Let's push back the frontiers of ignorance about the federal deficit. To simplify things, I'll use round numbers that are fairly close to the actual numbers.
The nation's 2005 gross domestic product (GDP), what the American people produced, totaled $13 trillion. The federal government consumed $2.4 trillion, but it only received $2 trillion in tax revenues, leaving us with what's said to be a $.4 trillion budget deficit.
By the way, it's sheer constitutional ignorance to say that President Bush spends or lowers taxes. Article I, Sections 7 and 8, of the U.S. Constitution gives Congress authority to spend and tax. The president only has veto power that Congress can override.
Getting back to deficits, my question to you is this: Is there truly a deficit? The short answer is yes, but only in an accounting sense -- not in any meaningful economic sense. Let's look at it. If Congress spends $2.4 trillion but only takes in $2 trillion in taxes, who makes up that $.4 trillion shortfall that we call the budget deficit? Neither the Tooth Fairy, Santa nor the Easter Bunny makes up the difference between what's spent in 2005 and what's taxed in 2005.

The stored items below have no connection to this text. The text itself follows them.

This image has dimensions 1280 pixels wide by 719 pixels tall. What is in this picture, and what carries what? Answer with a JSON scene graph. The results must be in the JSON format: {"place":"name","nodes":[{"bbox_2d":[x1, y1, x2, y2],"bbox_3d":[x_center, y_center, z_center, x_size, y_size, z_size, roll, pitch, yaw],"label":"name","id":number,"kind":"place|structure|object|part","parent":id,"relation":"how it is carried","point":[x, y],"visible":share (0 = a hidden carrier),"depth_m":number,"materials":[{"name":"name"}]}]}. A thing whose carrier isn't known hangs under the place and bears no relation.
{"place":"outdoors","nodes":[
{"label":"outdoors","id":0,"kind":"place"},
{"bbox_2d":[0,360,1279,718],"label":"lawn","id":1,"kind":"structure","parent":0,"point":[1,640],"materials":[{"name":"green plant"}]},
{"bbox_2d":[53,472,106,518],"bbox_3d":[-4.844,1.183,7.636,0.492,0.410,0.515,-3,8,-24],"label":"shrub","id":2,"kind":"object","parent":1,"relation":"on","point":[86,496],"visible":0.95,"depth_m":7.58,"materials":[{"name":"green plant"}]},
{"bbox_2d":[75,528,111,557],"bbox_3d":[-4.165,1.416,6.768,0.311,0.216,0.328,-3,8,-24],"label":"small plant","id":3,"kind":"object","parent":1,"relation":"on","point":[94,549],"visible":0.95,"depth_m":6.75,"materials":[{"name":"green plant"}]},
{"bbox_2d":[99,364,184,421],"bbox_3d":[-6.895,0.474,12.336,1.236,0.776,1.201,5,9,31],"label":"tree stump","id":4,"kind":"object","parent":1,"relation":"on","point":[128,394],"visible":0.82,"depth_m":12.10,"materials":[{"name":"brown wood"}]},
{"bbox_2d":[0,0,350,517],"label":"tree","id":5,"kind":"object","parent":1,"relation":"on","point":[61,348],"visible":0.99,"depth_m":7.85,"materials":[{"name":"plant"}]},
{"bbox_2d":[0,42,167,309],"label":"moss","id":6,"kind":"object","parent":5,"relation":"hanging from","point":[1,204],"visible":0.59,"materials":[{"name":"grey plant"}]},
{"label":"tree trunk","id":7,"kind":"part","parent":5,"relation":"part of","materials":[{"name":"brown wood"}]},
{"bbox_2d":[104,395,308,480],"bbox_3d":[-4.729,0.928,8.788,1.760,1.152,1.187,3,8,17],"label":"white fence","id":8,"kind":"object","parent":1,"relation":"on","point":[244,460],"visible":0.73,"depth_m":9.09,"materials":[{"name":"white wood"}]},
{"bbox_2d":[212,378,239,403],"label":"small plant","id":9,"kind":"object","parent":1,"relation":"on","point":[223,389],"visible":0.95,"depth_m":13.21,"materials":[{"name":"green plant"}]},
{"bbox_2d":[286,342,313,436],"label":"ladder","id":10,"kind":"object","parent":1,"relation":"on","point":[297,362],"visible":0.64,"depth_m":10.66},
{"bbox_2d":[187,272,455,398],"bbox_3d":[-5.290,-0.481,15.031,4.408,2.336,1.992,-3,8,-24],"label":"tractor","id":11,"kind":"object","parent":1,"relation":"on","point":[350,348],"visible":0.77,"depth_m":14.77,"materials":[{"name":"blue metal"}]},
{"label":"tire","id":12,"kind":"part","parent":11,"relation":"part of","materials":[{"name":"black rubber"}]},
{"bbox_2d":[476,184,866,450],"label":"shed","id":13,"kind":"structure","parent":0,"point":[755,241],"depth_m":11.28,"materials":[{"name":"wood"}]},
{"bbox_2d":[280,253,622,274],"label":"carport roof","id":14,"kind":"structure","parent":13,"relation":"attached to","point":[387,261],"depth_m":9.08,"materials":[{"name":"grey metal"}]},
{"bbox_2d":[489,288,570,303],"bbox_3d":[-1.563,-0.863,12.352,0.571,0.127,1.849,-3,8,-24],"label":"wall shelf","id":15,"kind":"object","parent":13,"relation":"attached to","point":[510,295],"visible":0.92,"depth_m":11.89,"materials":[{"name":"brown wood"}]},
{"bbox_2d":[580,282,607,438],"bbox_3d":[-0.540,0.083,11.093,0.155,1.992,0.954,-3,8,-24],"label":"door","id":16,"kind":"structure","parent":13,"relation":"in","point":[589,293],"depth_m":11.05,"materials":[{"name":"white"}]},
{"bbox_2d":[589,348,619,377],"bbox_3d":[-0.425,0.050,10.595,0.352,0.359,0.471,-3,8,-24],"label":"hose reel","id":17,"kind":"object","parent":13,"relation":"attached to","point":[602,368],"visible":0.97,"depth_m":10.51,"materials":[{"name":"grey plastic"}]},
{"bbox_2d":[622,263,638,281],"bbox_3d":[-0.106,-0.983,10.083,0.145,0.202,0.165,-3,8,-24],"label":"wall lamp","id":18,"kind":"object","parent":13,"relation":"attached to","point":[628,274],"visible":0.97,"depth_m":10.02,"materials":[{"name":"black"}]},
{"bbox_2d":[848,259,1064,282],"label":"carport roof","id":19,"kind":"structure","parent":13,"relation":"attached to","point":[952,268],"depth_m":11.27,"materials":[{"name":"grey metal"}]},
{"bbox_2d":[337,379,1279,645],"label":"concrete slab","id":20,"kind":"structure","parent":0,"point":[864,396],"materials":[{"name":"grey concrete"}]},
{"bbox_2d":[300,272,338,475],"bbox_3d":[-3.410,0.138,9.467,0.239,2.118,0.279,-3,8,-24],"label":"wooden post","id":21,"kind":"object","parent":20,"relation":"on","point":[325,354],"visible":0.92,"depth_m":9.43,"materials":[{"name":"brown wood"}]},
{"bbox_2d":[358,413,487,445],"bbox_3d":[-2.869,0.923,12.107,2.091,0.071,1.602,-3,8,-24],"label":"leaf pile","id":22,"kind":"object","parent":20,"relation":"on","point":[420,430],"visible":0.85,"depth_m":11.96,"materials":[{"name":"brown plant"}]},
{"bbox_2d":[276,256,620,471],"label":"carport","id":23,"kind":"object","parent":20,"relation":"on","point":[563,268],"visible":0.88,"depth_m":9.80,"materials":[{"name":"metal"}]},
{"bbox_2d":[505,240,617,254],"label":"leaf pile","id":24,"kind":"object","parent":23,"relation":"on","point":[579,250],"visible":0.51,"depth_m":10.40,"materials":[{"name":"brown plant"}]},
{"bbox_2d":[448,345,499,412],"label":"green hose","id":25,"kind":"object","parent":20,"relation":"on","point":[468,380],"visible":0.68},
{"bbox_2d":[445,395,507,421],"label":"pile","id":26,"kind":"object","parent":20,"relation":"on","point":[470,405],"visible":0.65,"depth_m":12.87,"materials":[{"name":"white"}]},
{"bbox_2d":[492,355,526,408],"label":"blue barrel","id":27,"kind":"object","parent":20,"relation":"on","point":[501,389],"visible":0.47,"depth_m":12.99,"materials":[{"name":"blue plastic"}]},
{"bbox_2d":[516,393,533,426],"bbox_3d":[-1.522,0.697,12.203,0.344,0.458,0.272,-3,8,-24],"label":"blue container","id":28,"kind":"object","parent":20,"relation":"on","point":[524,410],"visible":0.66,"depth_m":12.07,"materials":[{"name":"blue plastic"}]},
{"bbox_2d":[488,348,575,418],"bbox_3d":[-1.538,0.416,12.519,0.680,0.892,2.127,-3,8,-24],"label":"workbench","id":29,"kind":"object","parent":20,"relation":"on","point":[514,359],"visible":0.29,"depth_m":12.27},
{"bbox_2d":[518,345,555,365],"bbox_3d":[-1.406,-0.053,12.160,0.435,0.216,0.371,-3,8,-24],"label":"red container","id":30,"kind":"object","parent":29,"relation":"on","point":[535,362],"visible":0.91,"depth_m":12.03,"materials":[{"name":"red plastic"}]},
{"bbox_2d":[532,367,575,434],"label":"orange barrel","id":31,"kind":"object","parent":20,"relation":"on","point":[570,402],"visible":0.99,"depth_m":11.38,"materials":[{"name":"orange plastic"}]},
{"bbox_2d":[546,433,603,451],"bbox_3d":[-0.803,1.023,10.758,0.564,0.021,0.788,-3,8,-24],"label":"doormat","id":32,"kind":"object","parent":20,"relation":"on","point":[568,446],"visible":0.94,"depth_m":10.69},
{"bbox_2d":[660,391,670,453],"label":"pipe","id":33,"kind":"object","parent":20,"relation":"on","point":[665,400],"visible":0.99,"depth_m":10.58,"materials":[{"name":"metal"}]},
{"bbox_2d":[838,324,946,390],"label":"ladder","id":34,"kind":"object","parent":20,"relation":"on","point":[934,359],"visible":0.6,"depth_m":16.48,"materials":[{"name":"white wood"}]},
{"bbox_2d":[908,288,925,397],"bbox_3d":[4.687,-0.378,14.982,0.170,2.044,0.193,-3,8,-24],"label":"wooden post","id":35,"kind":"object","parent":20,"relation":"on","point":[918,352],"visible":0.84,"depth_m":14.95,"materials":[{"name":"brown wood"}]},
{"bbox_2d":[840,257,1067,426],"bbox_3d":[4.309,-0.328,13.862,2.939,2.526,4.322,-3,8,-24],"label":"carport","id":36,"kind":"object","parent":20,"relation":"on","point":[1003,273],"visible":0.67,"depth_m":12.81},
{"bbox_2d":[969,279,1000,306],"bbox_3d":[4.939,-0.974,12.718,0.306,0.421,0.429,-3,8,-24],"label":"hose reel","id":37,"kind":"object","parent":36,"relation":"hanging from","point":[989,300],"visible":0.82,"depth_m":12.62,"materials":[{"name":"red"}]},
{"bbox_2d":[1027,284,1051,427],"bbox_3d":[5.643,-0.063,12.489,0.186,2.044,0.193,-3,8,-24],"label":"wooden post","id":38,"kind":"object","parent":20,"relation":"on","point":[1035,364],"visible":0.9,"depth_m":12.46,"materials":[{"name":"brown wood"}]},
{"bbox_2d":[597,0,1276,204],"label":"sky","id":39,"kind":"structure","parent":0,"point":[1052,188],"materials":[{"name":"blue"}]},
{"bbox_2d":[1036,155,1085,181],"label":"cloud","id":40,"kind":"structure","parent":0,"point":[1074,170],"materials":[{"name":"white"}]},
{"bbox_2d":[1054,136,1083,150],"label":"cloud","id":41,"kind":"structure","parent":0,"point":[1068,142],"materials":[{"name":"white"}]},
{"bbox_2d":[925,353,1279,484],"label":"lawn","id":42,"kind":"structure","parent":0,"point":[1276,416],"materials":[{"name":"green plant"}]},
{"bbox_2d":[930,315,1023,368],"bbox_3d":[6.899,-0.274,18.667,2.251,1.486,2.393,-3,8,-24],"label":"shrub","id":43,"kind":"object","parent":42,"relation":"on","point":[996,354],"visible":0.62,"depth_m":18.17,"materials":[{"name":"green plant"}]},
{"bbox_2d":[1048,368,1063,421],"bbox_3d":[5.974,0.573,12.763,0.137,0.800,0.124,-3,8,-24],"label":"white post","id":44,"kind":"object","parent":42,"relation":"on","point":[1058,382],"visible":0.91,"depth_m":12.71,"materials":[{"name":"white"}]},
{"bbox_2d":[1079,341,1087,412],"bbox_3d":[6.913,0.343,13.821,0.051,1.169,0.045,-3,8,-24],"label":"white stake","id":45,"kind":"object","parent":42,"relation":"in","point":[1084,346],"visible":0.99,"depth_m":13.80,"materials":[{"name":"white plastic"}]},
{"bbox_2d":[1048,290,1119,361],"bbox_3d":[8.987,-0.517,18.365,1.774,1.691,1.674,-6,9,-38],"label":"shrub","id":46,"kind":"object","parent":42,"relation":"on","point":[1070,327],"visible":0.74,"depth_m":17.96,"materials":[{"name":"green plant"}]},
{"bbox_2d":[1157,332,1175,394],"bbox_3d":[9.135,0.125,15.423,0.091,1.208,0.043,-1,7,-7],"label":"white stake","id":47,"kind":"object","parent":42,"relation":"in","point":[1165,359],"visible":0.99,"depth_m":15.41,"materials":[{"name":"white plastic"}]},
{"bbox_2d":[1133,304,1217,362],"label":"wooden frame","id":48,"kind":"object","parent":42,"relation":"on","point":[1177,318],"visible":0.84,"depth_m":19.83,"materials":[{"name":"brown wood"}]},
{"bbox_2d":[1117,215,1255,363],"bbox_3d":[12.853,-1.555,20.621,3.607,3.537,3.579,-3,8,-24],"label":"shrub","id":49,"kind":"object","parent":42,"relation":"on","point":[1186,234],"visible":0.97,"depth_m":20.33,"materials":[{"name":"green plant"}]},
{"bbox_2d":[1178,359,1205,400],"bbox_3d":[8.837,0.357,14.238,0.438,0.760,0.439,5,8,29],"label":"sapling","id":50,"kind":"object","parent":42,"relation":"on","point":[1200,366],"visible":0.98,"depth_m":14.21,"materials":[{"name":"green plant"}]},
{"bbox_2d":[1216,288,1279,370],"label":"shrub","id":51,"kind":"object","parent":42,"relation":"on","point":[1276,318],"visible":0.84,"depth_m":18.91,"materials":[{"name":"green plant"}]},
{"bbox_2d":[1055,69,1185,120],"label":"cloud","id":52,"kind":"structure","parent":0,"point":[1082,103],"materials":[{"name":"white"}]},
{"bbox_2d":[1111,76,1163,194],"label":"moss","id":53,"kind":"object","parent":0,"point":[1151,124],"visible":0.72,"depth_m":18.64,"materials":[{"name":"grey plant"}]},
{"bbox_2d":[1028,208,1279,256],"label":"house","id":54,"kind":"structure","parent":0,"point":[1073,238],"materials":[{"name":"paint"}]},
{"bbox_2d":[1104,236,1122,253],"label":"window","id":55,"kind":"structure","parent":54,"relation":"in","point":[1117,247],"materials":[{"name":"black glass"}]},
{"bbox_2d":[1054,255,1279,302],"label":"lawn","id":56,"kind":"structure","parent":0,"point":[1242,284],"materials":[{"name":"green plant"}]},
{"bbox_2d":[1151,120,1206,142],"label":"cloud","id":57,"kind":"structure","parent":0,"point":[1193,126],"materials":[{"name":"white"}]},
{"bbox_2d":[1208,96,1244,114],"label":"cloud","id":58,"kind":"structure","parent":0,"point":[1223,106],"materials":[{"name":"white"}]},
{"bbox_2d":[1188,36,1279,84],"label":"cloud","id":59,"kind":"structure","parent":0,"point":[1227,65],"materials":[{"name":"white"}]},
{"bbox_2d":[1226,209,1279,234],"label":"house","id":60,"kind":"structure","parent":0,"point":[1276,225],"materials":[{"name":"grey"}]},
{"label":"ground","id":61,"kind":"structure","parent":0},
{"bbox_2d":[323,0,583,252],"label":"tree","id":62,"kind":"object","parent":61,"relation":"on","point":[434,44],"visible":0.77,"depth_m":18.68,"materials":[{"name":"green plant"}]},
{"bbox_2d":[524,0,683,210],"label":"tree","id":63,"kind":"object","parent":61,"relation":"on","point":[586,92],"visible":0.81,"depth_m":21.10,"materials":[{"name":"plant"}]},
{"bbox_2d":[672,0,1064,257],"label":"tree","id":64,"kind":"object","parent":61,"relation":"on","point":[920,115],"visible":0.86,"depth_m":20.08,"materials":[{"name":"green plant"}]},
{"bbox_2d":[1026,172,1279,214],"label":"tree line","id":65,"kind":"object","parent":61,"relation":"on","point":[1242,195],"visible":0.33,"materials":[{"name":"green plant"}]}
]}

Some might be tempted to answer that it's future generations who will pay. That's untrue. If the federal government consumes $2.4 trillion of what Americans produced in 2005, it must find ways to force us to spend $2.4 trillion less privately in 2005. In other words, the federal government can't spend today what's going to be produced in the future.
One method to force us to spend less privately is through taxation, but that's not the only way. Another way is to enter the bond market. Government borrowing drives the interest rate to a level that it otherwise wouldn't be without government borrowing. That higher interest puts the squeeze on private investment in homes and businesses, thereby forcing us to spend less privately.
Another way to force us to spend less privately is to inflate the currency. Theoretically, Congress can consume what we produce without enacting a single tax law; they could simply print money. The rising prices, which would curtail our real spending, would act as a tax. Of course, an important side effect of doing so would be economic havoc.
Some Americans have called for a balanced budget amendment to the Constitution as a method to rein in a prolific Congress. A balanced budget is no panacea. For example, suppose Congress spent $6 trillion and taxed us $6 trillion. We'd have a balanced budget, but we'd be far freer with today's unbalanced budget. The fact of business is that the true measure of the impact of government on our lives is not the taxes we pay but the level of spending.
The founders of our nation would be horrified by today's level of American servitude to their government. From 1787 to the Roaring '20s, federal government spending, as a percentage of GDP, never exceeded 4 percent, except in wartime, compared to today's 20 percent.
The average taxpayer, depending on the state in which he lives, works from Jan. 1 to May 3 to pay federal, state and local taxes. That means someone else decides how four months' worth of the fruits of the average taxpayer's labor will be spent. The taxpayer is forcibly used to serve the purposes of others -- whether it's farm or business handouts, food stamps or other government programs where the earnings of one American are taken and given to another.
This situation differs only in degree, but not in kind, from slavery. After all, a working description of slavery is the process where one person is forcibly used to serve the purposes of another. The difference is a slave has no rights to what he produces each year, instead of just four months.